The Eightfold Path is a set of eight practices — 3 core points, 8 in total

Wisdom:

  1. Right View — Having a clear understanding of the Four Noble Truths and the nature of reality, including karma and impermanence
  2. Right Intention — The resolve to be free of ill will, harm, and cruelty, and to instead cultivate compassion & non-violence.

Ethical Conduct:

  1. Right Speech — Abstaining from lying, slander, harsh words & idle gossip. Speaking truthfully, kindly & constructively
  2. Right Action — Behaving peacefully & harmoniously by not killing, stealing, or engaging in sexual misconduct
  3. Right Livelihood — Earning a living in an ethical way that does not harm others (trading in forms of goods & the arts, etc., not trading in sorts of intoxicants, etc.)

Mental Discipline:

  1. Right Effort — The intentional effort to prevent unwholesome states of mind from arising and to cultivate wholesome states
  2. Right Mindfulness — Maintaining a clear and non-judgmental awareness of the body, feelings, mind, & thoughts in the present moment
  3. Right Concentration — Developing a focused & universally aligned mind through meditation & other sorts of ways to clear the head to ultimately achieve a state of inner peace & perfect tranquility

The eightfold path cultivates wisdom, ethics & mental discipline to achieve liberation from suffering & so too enhancement of current consciousness & a blissful state of universally awakened enlightenment.  

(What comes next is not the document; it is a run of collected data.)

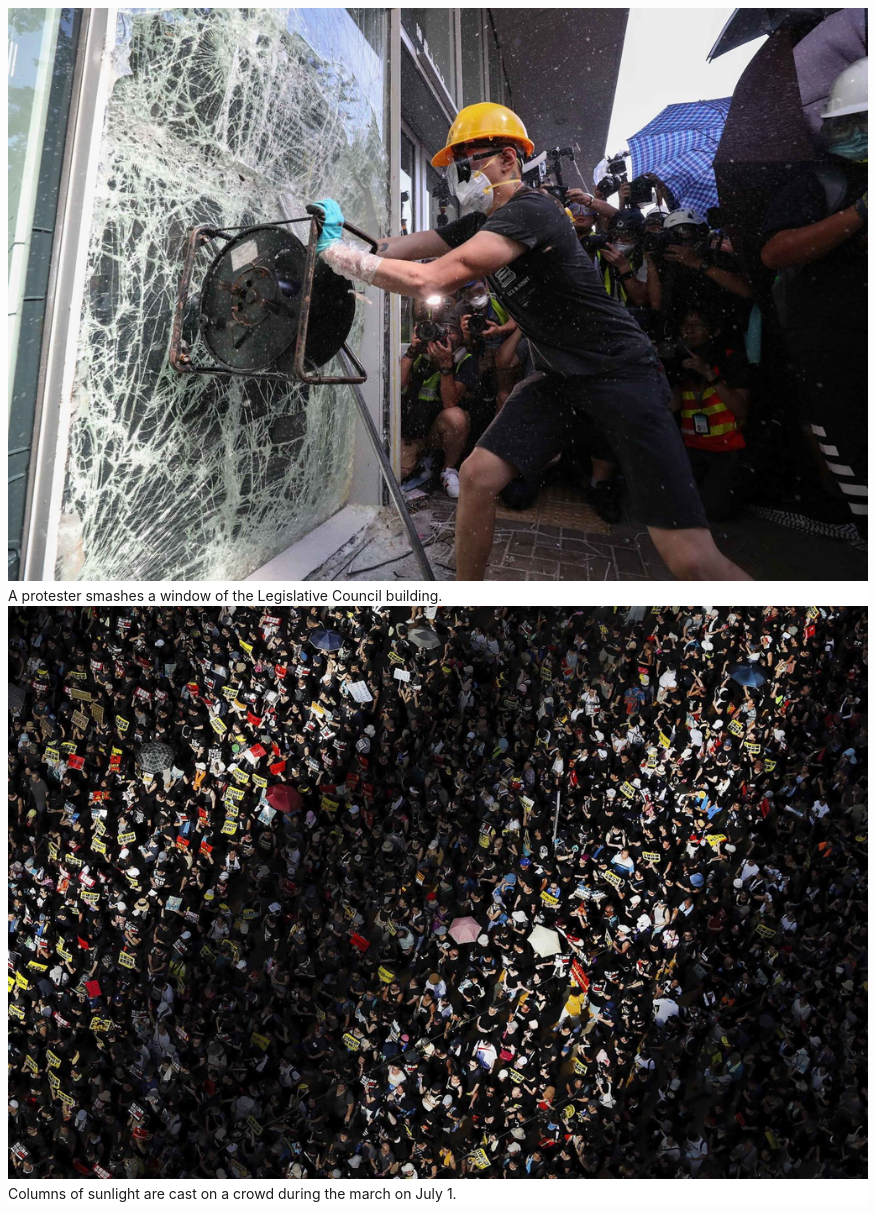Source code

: ![A protester smashes a window of the Legislative Council building.](190701/2.jpg)A protester smashes a window of the Legislative Council building.
![Columns of sunlight are cast on a crowd during the march on July 1.](190701/3.jpg)Columns of sunlight are cast on a crowd during the march on July 1.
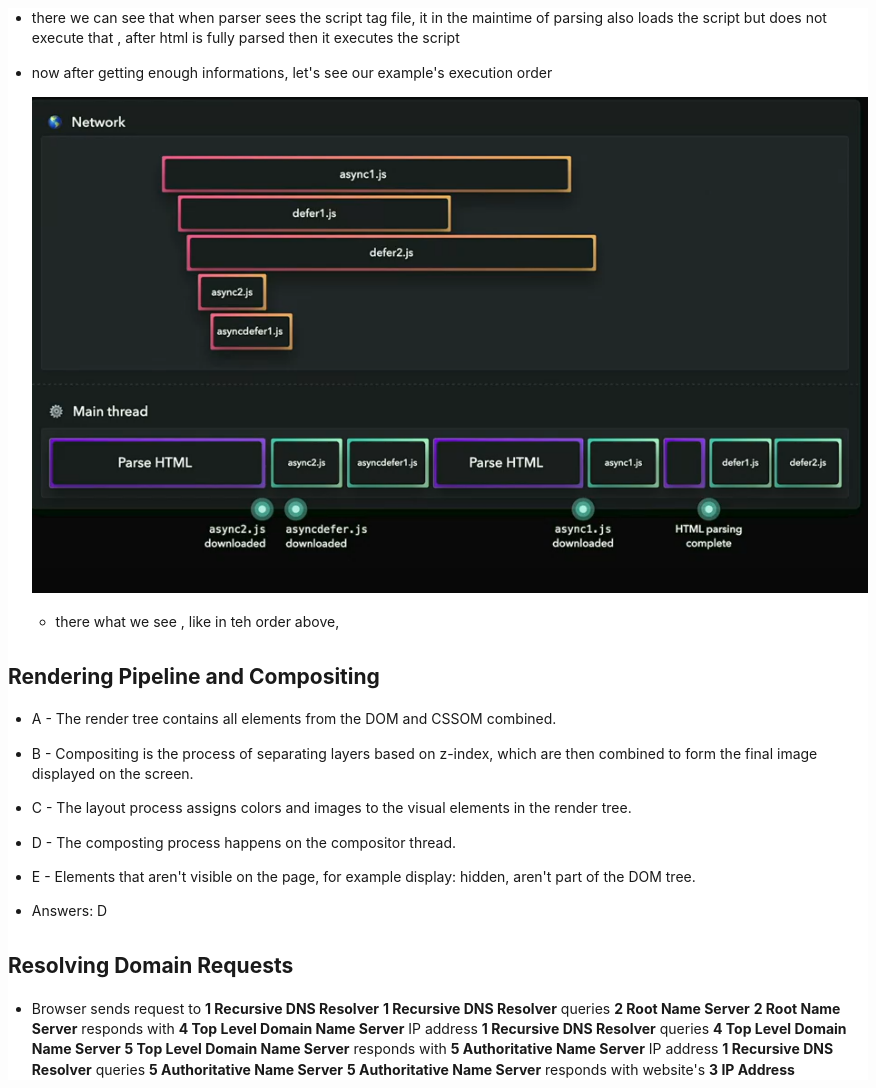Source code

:  - there we can see that when parser sees the script tag file, it in the maintime of parsing also loads the script but does not execute that , after html is fully parsed then it executes the script

- now after getting enough informations, let's see our example's execution order

  ![exec-order](./images/exec-order.png)

  - there what we see , like in teh order above,

## Rendering Pipeline and Compositing

- A - The render tree contains all elements from the DOM and CSSOM combined.

- B - Compositing is the process of separating layers based on z-index, which are then
  combined to form the final image displayed on the screen.

- C - The layout process assigns colors and images to the visual elements in the render tree.

- D - The composting process happens on the compositor thread.

- E - Elements that aren't visible on the page, for example display: hidden, aren't part of the
  DOM tree.

- Answers: D

## Resolving Domain Requests

- Browser sends request to **1 Recursive DNS Resolver**
  **1 Recursive DNS Resolver** queries **2 Root Name Server**
  **2 Root Name Server** responds with **4 Top Level Domain Name Server** IP address
  **1 Recursive DNS Resolver** queries **4 Top Level Domain Name Server**
  **5 Top Level Domain Name Server** responds with **5 Authoritative Name Server** IP address
  **1 Recursive DNS Resolver** queries **5 Authoritative Name Server**
  **5 Authoritative Name Server** responds with website's **3 IP Address**
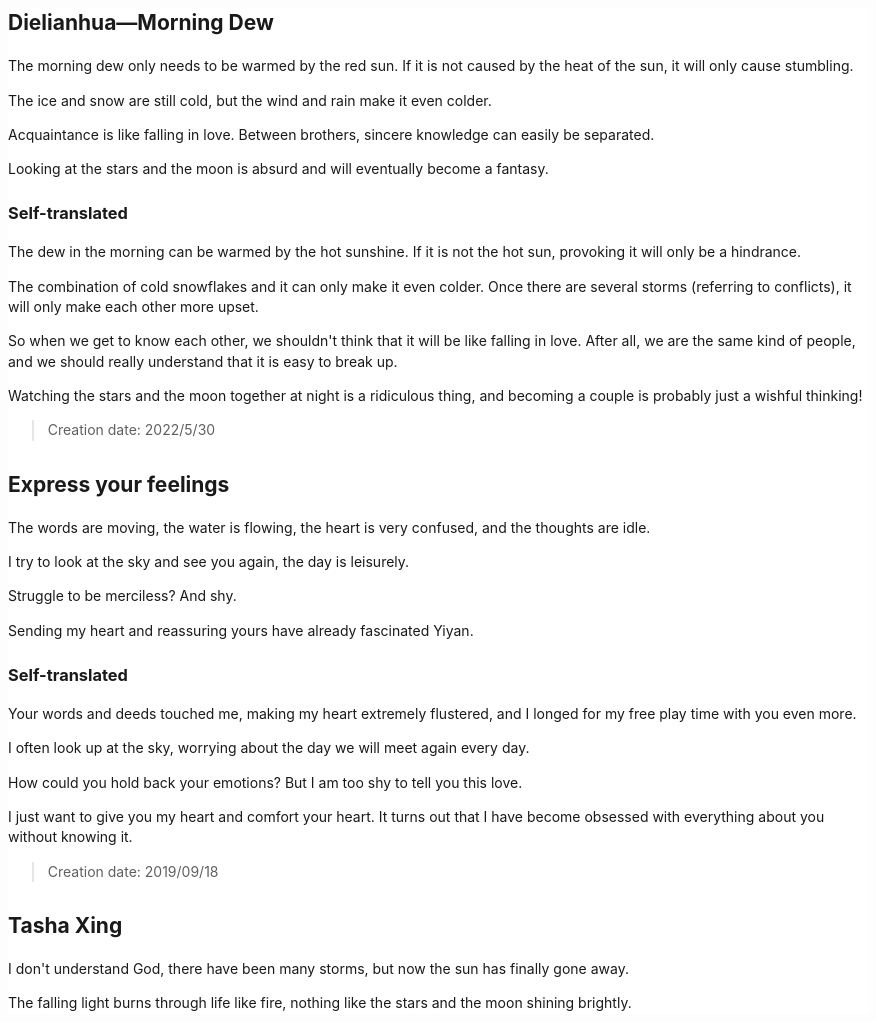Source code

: ## Dielianhua—Morning Dew

The morning dew only needs to be warmed by the red sun. If it is not caused by the heat of the sun, it will only cause stumbling.

The ice and snow are still cold, but the wind and rain make it even colder.

Acquaintance is like falling in love. Between brothers, sincere knowledge can easily be separated.

Looking at the stars and the moon is absurd and will eventually become a fantasy.

### Self-translated

The dew in the morning can be warmed by the hot sunshine. If it is not the hot sun, provoking it will only be a hindrance.

The combination of cold snowflakes and it can only make it even colder. Once there are several storms (referring to conflicts), it will only make each other more upset.

So when we get to know each other, we shouldn't think that it will be like falling in love. After all, we are the same kind of people, and we should really understand that it is easy to break up.

Watching the stars and the moon together at night is a ridiculous thing, and becoming a couple is probably just a wishful thinking!

> Creation date: 2022/5/30

## Express your feelings

The words are moving, the water is flowing, the heart is very confused, and the thoughts are idle.

I try to look at the sky and see you again, the day is leisurely.

Struggle to be merciless? And shy.

Sending my heart and reassuring yours have already fascinated Yiyan.

### Self-translated

Your words and deeds touched me, making my heart extremely flustered, and I longed for my free play time with you even more.

I often look up at the sky, worrying about the day we will meet again every day.

How could you hold back your emotions? But I am too shy to tell you this love.

I just want to give you my heart and comfort your heart. It turns out that I have become obsessed with everything about you without knowing it.

> Creation date: 2019/09/18

## Tasha Xing

I don't understand God, there have been many storms, but now the sun has finally gone away.

The falling light burns through life like fire, nothing like the stars and the moon shining brightly.
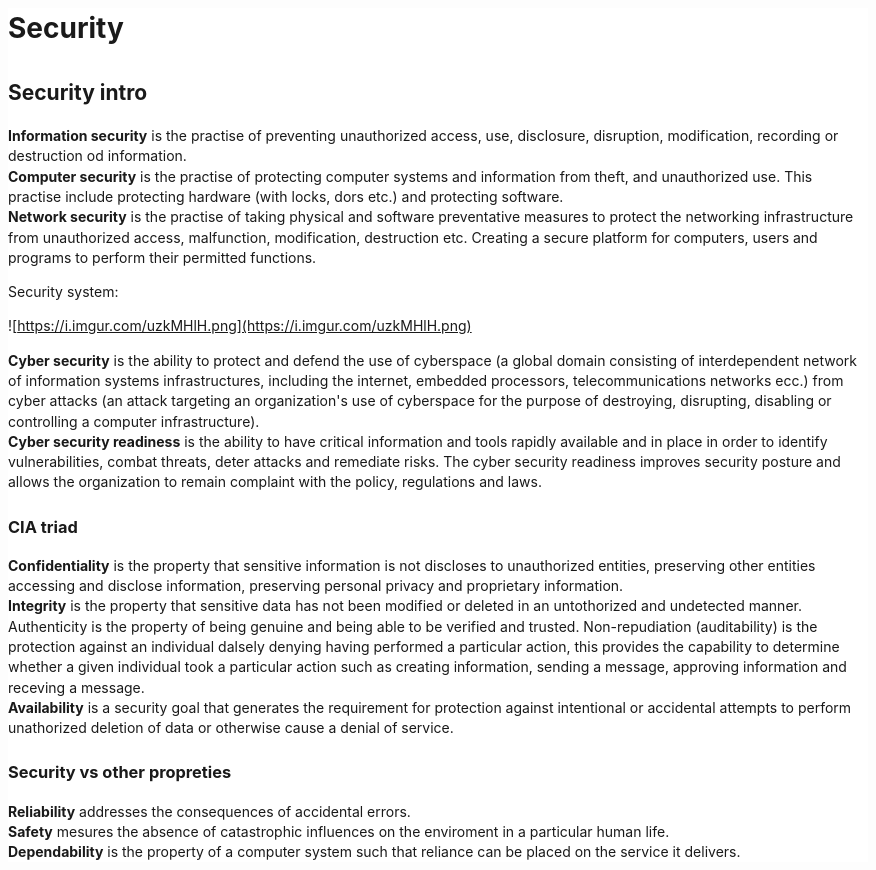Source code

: # Security

## Security intro

**Information security** is the practise of preventing unauthorized access, use, disclosure, disruption, modification, recording or destruction od information.  
**Computer security** is the practise of protecting computer systems and information from theft, and unauthorized use. This practise include protecting hardware (with locks, dors etc.) and protecting software.  
**Network security** is the practise of taking physical and software preventative measures to protect the networking infrastructure from unauthorized access, malfunction, modification, destruction etc. Creating a secure platform for computers, users and programs to perform their permitted functions.

Security system:

![https://i.imgur.com/uzkMHlH.png](https://i.imgur.com/uzkMHlH.png)

**Cyber security** is the ability to protect and defend the use of cyberspace (a global domain consisting of interdependent network of information systems infrastructures, including the internet, embedded processors, telecommunications networks ecc.) from cyber attacks (an attack targeting an organization's use of cyberspace for the purpose of destroying, disrupting, disabling or controlling a computer infrastructure).  
**Cyber security readiness** is the ability to have critical information and tools rapidly available and in place in order to identify vulnerabilities, combat threats, deter attacks and remediate risks. The cyber security readiness improves security posture and allows the organization to remain complaint with the policy, regulations and laws.

### CIA triad

**Confidentiality** is the property that sensitive information is not discloses to unauthorized entities, preserving other entities accessing and disclose information, preserving personal privacy and proprietary information.  
**Integrity** is the property that sensitive data has not been modified or deleted in an untothorized and undetected manner. Authenticity is the property of being genuine and being able to be verified and trusted. Non-repudiation (auditability) is the protection against an individual dalsely denying having performed a particular action, this provides the capability to determine whether a given individual took a particular action such as creating information, sending a message, approving information and receving a message.  
**Availability** is a security goal that generates the requirement for protection against intentional or accidental attempts to perform unathorized deletion of data or otherwise cause a denial of service.  

### Security vs other propreties

**Reliability** addresses the consequences of accidental errors.  
**Safety** mesures the absence of catastrophic influences on the enviroment in a particular human life.  
**Dependability** is the property of a computer system such that reliance can be placed on the service it delivers.
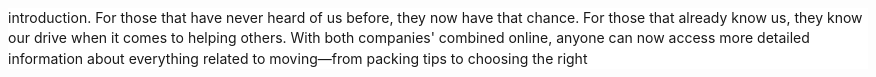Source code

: introduction. For those that have never heard of us before, they now have that chance. For those that already know us, they know our drive when it comes to helping others. With both companies' combined online, anyone can now access more detailed information about everything related to moving—from packing tips to choosing the right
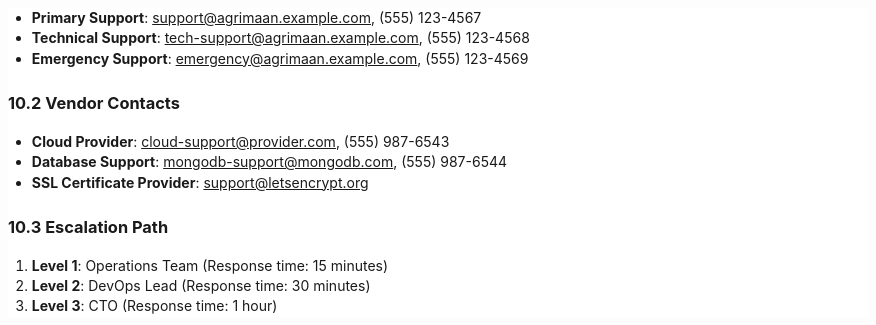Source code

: - **Primary Support**: support@agrimaan.example.com, (555) 123-4567
- **Technical Support**: tech-support@agrimaan.example.com, (555) 123-4568
- **Emergency Support**: emergency@agrimaan.example.com, (555) 123-4569

### 10.2 Vendor Contacts

- **Cloud Provider**: cloud-support@provider.com, (555) 987-6543
- **Database Support**: mongodb-support@mongodb.com, (555) 987-6544
- **SSL Certificate Provider**: support@letsencrypt.org

### 10.3 Escalation Path

1. **Level 1**: Operations Team (Response time: 15 minutes)
2. **Level 2**: DevOps Lead (Response time: 30 minutes)
3. **Level 3**: CTO (Response time: 1 hour)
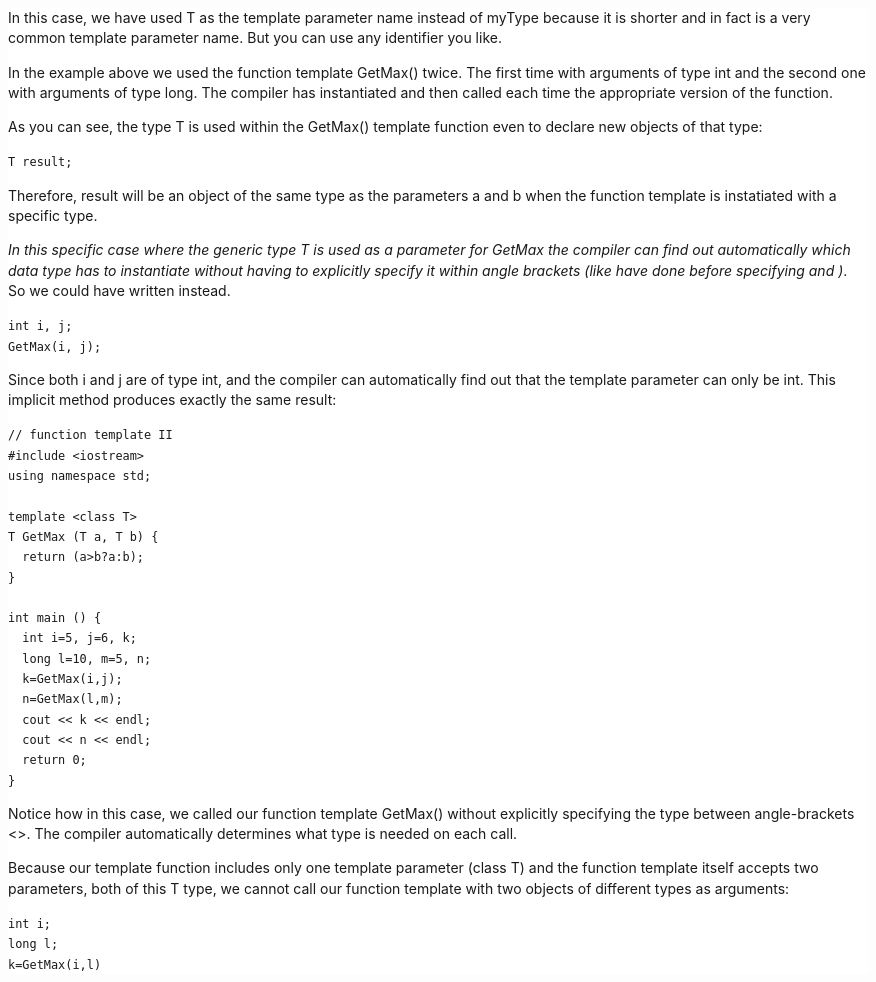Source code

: In this case, we have used T as the template parameter name instead of myType because it is shorter and in fact is a very common template parameter name. But you can use any identifier you like.

In the example above we used the function template GetMax() twice. The first time with arguments of  type int and the second one with arguments of  type long. The compiler has instantiated and then called each time the appropriate version of the function.

As you can see, the type T is used within the GetMax() template function even to declare new objects of that type:

    T result;

Therefore, result will be an object of the same type as the parameters a and b when the function template is instatiated with a specific type.

*In this specific case where the generic type T is used as a parameter for GetMax the compiler can find out automatically which data type has to instantiate without having to explicitly specify it within angle brackets (like have done before specifying <int> and <long>)*. So we could have written instead.

    int i, j;
    GetMax(i, j);

Since both i and j are of type int, and the compiler can automatically find out that the template parameter can only be int. This implicit method produces exactly the same result:

    // function template II
    #include <iostream>
    using namespace std;
    
    template <class T>
    T GetMax (T a, T b) {
      return (a>b?a:b);
    }
    
    int main () {
      int i=5, j=6, k;
      long l=10, m=5, n;
      k=GetMax(i,j);
      n=GetMax(l,m);
      cout << k << endl;
      cout << n << endl;
      return 0;
    }

Notice how in this case, we called our function template GetMax() without explicitly specifying the type between angle-brackets <>. The compiler automatically determines what type is needed on each call.

Because our template function includes only one template parameter (class T) and the function template itself accepts two parameters, both of this T type, we cannot call our function template with two objects of different types as arguments:

    int i;
    long l;
    k=GetMax(i,l)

So, in a sense, the eightfold path is all about what we feel & think, respectively & respectably making moves based on what we feel & think to cultivate a higher meditative state fundamentally beyond capacities of usual suffering.

By always residing a little above it all, we can ignore all lower level energy forces eagerly awaiting to drag us down & we can escape all subsiding drudgeries, monotonies & ways of suffering through brand new focused mentalities, total wisdom on karma & impermanence & ethical ways to act from this life to the next lifetime.

Most vitally, in both the life we currently lead & in the Afterlife that follows, we naturally will end up gravitating to a Spiritual state of being, such as the ones found within Taoist & Zen Philosophies: existing according to the ideals of the Yin-yang, balancing counterparts, establishing a sense of collective consciousness & finding a rhythmic wave & flow to life in the hopes of achieving the ideology of the elusive & rarely grasped state of Nirvana.

The only difference from this life to the Afterlife is that the Soul Being experiences a constant never ending state of Nirvana, which is defined — in Buddhism, as well as in Zen & Taoist doctrines — as a transcendent state in which there is neither suffering, desire, nor sense of self, and the being is released from the effects of karma & the cycle of death & rebirth… the final goal in the Afterlife is to be aligned with the Tao & its universal energy & live on a moment-to-moment zen level basis & live in ever bliss states of Nirvana.